But that coroner's report also states, on the day Hill's body was found, her boyfriend told police, "My girlfriend was killed last night."

CBC News investigated the 32 deaths, Hill's included, and the two disappearances of Indigenous women across Canada, in which authorities ruled there was no foul play.

Despite official rulings of suicide or accidental death, CBC News found evidence in some cases of unexplained injuries, suspicious circumstances, failure to interview key witnesses and persons of interest who have never been convicted.

'We need to start educating people on historical trauma'

Barberstock says that in many cases, it seems like cases of missing or murdered Aboriginal women are dismissed more readily, because they can involve marginalized people who are "not looked upon very highly in society."

Couple that with a distrust of authority that some Aboriginal people have left over from the country's residential school scandal and it makes for strained relations between indigenous groups and police, she says.

"We need to start educating people on historical trauma," she said.

"I don't think we have a good working relationship between police and Aboriginal organizations." 

Indigenous and Northern Affairs Minister Carolyn Bennett called Wednesday's announcement of the inquiry's details a "historic" day, and praised victims' family members who were in attendance in Ottawa for sharing their "heart-wrenching" stories to help set the parameters of the inquiry.

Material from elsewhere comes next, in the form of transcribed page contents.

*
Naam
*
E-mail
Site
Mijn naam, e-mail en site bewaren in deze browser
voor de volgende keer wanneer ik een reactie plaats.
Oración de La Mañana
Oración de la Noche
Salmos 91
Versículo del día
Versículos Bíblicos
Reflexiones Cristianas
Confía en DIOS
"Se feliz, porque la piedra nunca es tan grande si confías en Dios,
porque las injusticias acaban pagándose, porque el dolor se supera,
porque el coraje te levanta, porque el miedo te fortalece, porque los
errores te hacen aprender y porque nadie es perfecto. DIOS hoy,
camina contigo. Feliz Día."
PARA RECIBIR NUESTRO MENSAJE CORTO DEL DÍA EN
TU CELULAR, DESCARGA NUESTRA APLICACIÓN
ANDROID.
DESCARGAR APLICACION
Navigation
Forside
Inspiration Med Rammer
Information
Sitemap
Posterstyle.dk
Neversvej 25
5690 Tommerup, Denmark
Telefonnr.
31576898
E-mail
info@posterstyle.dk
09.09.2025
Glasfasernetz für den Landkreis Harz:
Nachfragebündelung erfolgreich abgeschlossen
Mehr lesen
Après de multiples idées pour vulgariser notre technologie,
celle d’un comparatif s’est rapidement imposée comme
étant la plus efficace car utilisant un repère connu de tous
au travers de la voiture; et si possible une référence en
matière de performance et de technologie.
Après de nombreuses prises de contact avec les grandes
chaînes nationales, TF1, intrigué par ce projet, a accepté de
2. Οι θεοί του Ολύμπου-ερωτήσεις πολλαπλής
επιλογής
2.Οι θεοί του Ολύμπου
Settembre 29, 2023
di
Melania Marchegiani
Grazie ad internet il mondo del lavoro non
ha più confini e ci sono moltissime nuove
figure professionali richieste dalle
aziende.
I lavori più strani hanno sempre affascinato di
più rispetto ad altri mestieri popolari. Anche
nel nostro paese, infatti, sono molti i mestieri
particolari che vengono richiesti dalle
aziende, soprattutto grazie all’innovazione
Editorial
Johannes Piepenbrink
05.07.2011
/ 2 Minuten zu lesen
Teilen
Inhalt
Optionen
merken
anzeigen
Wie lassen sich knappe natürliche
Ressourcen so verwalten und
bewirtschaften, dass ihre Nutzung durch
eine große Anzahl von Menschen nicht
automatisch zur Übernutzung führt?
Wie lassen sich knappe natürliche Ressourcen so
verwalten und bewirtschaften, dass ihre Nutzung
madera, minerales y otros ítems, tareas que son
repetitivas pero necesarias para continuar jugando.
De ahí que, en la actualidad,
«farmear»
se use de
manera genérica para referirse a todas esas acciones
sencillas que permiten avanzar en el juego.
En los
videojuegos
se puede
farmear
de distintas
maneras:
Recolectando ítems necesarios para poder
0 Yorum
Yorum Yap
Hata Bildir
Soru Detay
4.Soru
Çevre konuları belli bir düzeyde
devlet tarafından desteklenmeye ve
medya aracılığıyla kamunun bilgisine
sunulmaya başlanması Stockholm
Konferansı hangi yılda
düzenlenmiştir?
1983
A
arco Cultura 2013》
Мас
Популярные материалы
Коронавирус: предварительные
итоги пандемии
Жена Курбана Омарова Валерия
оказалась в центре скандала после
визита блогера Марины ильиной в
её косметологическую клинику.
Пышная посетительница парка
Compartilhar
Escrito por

"They left no doubt in our minds about the urgent need to examine the underlying and deep, systemic challenges of this violence, including racism, sexism and the sustained impact of colonialism," she said.

Though Barberstock has concerns concerns, seeing progress on the MMIW issue is heartening, she says.

"I think it sends the message that we are finally being heard on something that has been an issue for a very long time."